Translate this sentence from the text on Felix Sobolev into Spanish: "He was a member of the Union of Cinematographers of the USSR from 1956."

TEXT UNDER STUDY:
::::
Ukrainian documentary filmmaker

Felix Mikhailovich Sobolev (1931–1984) was a Soviet Ukrainian documentary filmmaker and a founder and leader of the Kiev School of Scientific Cinema. He received numerous honours for his works, including Honored Artist of the Ukrainian SSR, the MV Lomonosov Prize of the Academy of Sciences of the Soviet Union and the USSR State Prize.

==Biography==

Felix Sobolev was born on 25 July 1931 in Kharkiv, Ukraine SSR, the son of a worker. He enrolled at the Kyiv National I. K. Karpenko-Kary Theatre, Cinema and Television University and graduated from the acting program in 1953 and the directing program in 1959.

In 1959, Sobolev began working for Kievnauchfilm ( the Kyiv Film Studio of Popular Science Films), a state film studio in Kyiv. In 1973, he became artistic director of the studio of scientific cinema at his alma mater.

He was a member of the Union of Cinematographers of the USSR from 1956.

Sobolev died on 20 April 1984 in Kyiv. He was buried in the Berkivtsi City Cemetery.

==Influence==

In the mid-1960s, Sobolev revolutionized the concept of popular science cinematography. His films The Language of Animals (1967), Do Animals Think (1969) and Seven Steps to the Horizon (1968) were broadly popular, selling out cinemas. His "experiment in the frame" technique made the audience member a witness to experiments proposed by scientists. By the 1970s, Sobolev became disillusioned with the physical sciences, according to his student Alexander Rodnyansky, and began to make films about psychology. Radical for its time, his 1971 film Me and Others made the audience part of an experiment on conformal behaviour and group pressure.

The direction of his work changed with the 1974 short film Biosphere! Time of Awareness, a film essay about the world and a person's place in it. This was followed by the 10-minute film Feat which was shot in close quarters. Both films made intensive use of combined filming and had significant impact on the development of non-fiction films of the time.

Sobolev also influenced a generation of students at the Institute of Theatre Arts and young directors at Kievnauchfilm, where he was the undisputed leader. These included Rodnyansky, Anatoly Borsyuk, Victor Olender, Yosif Pasternak, and Andrei Zagdansky.
::::
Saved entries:
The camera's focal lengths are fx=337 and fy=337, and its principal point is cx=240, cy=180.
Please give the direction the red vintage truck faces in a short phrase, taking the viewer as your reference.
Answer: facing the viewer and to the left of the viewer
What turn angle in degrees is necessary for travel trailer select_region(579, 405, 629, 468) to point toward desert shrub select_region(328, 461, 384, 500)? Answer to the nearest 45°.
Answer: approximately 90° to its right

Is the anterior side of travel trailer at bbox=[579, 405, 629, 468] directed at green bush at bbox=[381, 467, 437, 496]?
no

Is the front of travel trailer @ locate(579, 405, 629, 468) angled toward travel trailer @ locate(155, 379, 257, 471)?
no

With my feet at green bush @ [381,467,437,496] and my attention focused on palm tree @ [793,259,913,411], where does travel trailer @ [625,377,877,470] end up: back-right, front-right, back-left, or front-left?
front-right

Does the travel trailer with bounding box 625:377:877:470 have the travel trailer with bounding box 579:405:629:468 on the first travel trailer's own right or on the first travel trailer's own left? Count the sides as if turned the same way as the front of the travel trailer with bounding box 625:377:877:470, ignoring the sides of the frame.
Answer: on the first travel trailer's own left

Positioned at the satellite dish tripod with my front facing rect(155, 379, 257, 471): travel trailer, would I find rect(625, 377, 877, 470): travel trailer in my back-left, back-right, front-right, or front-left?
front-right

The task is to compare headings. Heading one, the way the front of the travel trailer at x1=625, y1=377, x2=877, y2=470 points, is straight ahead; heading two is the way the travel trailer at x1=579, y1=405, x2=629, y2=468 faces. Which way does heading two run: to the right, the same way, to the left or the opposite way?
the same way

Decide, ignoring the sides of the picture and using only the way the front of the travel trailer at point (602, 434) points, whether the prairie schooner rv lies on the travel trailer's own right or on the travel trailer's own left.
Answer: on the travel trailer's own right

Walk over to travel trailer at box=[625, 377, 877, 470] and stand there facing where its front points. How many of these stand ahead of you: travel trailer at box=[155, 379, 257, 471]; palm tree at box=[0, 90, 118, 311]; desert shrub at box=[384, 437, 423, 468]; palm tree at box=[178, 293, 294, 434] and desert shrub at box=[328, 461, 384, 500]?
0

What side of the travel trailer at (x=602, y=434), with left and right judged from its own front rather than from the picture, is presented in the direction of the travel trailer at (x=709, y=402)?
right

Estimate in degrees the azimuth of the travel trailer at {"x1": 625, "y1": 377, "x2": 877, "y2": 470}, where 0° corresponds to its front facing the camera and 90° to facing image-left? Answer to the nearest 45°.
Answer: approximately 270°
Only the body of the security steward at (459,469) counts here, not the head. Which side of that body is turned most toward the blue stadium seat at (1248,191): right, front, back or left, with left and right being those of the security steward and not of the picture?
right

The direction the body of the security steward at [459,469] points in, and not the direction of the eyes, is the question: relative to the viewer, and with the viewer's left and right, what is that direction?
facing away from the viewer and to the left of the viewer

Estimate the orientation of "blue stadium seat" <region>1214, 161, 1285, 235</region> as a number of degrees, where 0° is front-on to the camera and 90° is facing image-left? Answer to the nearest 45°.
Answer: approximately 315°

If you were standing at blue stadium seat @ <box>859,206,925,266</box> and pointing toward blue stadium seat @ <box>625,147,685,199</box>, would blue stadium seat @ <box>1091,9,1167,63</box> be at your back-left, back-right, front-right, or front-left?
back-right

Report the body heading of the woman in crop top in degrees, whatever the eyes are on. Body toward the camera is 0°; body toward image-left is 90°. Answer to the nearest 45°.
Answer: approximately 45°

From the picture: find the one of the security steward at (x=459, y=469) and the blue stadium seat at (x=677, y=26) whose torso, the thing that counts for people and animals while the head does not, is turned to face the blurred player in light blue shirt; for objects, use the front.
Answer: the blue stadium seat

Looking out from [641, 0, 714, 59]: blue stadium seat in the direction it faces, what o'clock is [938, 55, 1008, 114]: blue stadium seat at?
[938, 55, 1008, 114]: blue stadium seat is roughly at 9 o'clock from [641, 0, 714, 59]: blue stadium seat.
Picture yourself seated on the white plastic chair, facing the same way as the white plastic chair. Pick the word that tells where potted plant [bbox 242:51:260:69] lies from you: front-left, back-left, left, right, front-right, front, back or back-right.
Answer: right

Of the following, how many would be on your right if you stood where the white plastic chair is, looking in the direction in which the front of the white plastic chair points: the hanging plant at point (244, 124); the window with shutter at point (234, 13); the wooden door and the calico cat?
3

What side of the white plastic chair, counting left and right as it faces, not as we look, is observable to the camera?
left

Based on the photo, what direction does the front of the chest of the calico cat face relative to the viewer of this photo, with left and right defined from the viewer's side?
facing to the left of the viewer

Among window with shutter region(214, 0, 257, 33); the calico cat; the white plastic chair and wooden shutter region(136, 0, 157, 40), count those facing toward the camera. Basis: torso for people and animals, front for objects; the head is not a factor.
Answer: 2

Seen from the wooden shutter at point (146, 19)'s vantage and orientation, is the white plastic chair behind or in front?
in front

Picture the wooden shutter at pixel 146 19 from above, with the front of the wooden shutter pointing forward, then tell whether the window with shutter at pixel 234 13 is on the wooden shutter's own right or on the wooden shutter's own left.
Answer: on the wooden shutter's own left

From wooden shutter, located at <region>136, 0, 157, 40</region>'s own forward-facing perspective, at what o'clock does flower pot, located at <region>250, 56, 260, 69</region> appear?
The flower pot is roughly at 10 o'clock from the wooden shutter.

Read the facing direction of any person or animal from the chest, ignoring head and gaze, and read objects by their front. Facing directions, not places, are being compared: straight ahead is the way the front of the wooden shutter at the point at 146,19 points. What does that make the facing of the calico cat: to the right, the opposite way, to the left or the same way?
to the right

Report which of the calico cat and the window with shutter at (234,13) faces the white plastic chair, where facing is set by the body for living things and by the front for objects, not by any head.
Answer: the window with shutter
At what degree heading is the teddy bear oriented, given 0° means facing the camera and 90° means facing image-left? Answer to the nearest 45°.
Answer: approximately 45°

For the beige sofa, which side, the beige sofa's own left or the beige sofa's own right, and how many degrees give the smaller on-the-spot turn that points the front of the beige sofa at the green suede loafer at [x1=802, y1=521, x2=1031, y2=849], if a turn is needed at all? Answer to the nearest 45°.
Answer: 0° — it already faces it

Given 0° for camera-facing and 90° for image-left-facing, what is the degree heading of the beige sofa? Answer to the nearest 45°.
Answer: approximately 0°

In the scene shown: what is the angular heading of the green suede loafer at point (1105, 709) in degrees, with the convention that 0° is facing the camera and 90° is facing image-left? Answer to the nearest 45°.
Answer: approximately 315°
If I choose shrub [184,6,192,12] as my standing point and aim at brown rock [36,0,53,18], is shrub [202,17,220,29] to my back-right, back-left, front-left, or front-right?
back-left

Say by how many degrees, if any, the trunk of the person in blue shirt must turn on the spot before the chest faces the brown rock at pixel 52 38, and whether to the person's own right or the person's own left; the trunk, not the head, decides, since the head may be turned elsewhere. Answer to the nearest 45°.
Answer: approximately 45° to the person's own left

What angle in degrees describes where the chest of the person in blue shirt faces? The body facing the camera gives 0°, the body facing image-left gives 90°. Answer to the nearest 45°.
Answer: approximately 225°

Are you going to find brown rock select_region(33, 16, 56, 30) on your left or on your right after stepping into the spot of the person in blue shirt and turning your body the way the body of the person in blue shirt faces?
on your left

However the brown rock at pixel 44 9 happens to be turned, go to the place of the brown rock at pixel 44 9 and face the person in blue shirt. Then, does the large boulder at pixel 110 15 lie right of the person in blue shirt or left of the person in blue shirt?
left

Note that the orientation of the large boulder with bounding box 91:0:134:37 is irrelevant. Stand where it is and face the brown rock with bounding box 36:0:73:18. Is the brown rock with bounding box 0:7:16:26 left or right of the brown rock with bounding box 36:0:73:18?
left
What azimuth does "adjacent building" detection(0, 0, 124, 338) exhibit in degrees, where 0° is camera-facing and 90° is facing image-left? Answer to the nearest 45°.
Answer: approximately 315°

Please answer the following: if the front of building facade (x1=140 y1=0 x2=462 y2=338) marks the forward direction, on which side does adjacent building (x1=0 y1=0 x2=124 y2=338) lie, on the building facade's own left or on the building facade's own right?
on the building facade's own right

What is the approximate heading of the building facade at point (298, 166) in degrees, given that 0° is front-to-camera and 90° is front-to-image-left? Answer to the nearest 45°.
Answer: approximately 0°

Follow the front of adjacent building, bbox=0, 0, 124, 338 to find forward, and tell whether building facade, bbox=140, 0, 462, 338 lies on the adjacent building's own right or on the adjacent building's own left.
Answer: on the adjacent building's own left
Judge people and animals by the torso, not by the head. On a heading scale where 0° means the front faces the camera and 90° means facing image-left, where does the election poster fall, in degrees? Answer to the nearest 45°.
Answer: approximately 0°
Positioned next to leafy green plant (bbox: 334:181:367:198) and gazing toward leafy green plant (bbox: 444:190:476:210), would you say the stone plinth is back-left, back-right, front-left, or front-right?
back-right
::::
REPLY TO THE TASK: Fue miembro de la Unión de Cinematógrafos de la URSS desde 1956.